Improper handling leads to:

flowchart LR
  X["Constructor allocates (new)"] --> Y["Destructor deallocates (delete)"]
  Y --> Z["Copy: duplicate safely"]
  Z --> M["Move: transfer ownership (no copy)"]
  M --> X

Example Class: MaybeInt

A class that may or may not own an integer in dynamic memory.

class MaybeInt {
 public:
  MaybeInt() : value_(nullptr) {}
  MaybeInt(int value) : value_(new int(value)) {}

  // 1. Destructor
  ~MaybeInt() { delete value_; }

  // 2. Copy constructor — deep copy
  MaybeInt(const MaybeInt& other) {
    value_ = other.value_ ? new int(*other.value_) : nullptr;
  }

  // 3. Copy assignment operator — deep copy
  MaybeInt& operator=(const MaybeInt& other) {
    if (this != &other) {
      delete value_;
      value_ = other.value_ ? new int(*other.value_) : nullptr;
    }
    return *this;
  }

  // 4. Move constructor — transfer ownership
  MaybeInt(MaybeInt&& other) noexcept : value_(other.value_) {
    other.value_ = nullptr;   // leave source in valid empty state
  }

  // 5. Move assignment operator — transfer ownership
  MaybeInt& operator=(MaybeInt&& other) noexcept {
    if (this != &other) {
      delete value_;
      value_ = other.value_;
      other.value_ = nullptr; // leave source in valid empty state
    }
    return *this;
  }

 private:
  int* value_;
};
classDiagram
class MaybeInt {
    - int* value_
    + MaybeInt()
    + MaybeInt(int value)
    + ~MaybeInt()
    + MaybeInt(MaybeInt const-ref other)
    + operator=(MaybeInt const-ref other) MaybeInt-ref
    + MaybeInt(MaybeInt rref other)
    + operator=(MaybeInt rref other) MaybeInt-ref
}

Bug Example — Shallow Copy (No Rule of Three/Five)

int main() {
  MaybeInt a(7);
  MaybeInt b(a); // Copy constructor (shallow without Rule of Five)
  MaybeInt c;
  c = a;         // Copy assignment (shallow without Rule of Five)
  return 0;      // Both a and b delete the same pointer!
}

🔗 Interactive Visualization

👉 View shallow-copy bug in Python Tutor


Animation — Copy Problem (Shallow Copy / Double Delete)

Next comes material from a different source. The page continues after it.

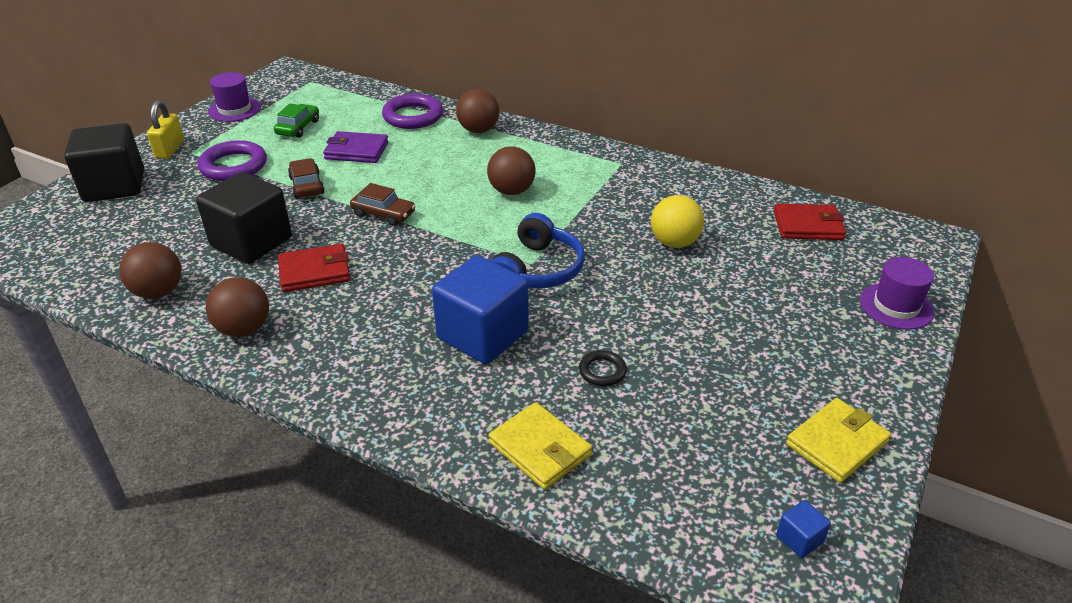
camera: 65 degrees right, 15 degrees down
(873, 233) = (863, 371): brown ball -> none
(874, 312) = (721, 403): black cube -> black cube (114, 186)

Move Semantics — What and Why

Copying duplicates data. Moving transfers ownership — the source is left in a valid but empty state. This is especially important for performance when returning objects from functions or inserting into containers.

MaybeInt a(42);
MaybeInt b = std::move(a);  // Move constructor: b now owns the int, a.value_ == nullptr
flowchart LR
  A["a::value_ points to heap(42)"] -->|"std::move(a)"| B["Move constructor called"]
  B --> C["b::value_ now owns heap(42)"]
  B --> D["a::value_ set to nullptr"]

Copy vs. Move Comparison

Operation Source after Memory allocated Performance
Copy constructor / assignment Unchanged (still owns data) New allocation (new) Slower (deep copy)
Move constructor / assignment Emptied (nullptr) No allocation (pointer transfer) Fast (pointer swap)

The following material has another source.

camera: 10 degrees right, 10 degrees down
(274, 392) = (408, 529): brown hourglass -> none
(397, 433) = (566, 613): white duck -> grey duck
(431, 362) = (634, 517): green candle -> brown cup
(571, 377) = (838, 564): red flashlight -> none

Animation — Move Semantics


Interactive Python Tutor — All Five Functions

Click the link below to step through all five special member functions in Python Tutor:

👉 Open in Python Tutor (all 5 functions)

Open in Python Tutor


Summary Table — The Five Special Member Functions

Function Syntax Purpose Must Handle
Destructor ~T() Destroys object, frees resources delete
Copy constructor T(const T&) Creates a deep copy new
Copy assignment T& operator=(const T&) Replaces content with deep copy delete + new
Move constructor (C++11) T(T&&) noexcept Transfers ownership from rvalue Steal pointer, null source
Move assignment (C++11) T& operator=(T&&) noexcept Replaces content by ownership transfer delete old, steal, null source

[!TIP] Rule of Zero: If you use smart pointers (std::unique_ptr, std::shared_ptr) or standard containers, you can often avoid writing any of these five functions yourself - the compiler-generated defaults will do the right thing.

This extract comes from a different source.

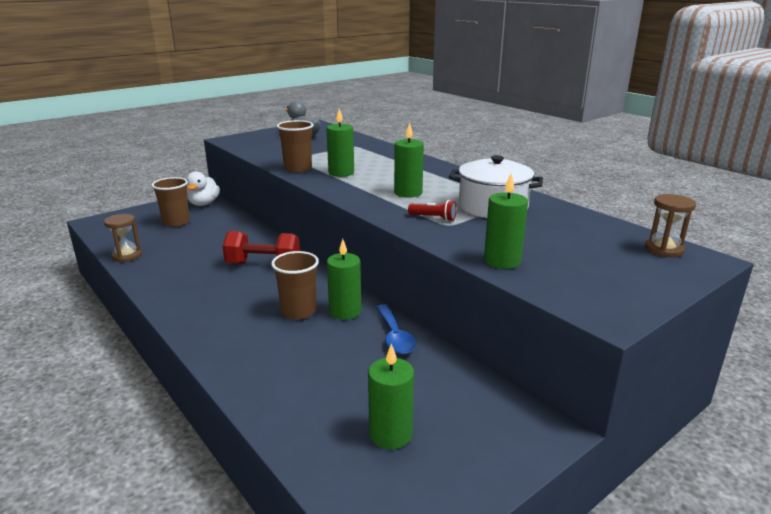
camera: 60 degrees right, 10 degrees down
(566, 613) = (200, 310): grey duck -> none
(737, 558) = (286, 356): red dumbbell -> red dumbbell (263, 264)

Rule of Zero — Prefer Smart Pointers

#include <memory>

class MaybeInt {
 public:
  MaybeInt() = default;
  explicit MaybeInt(int v) : value_(std::make_unique<int>(v)) {}

  // No destructor, no copy/move — compiler-generated defaults are correct!

 private:
  std::unique_ptr<int> value_;
};

[!NOTE] In modern C++, if you define any of the five special member functions, define all five - or use smart pointers (Rule of Zero) and define none.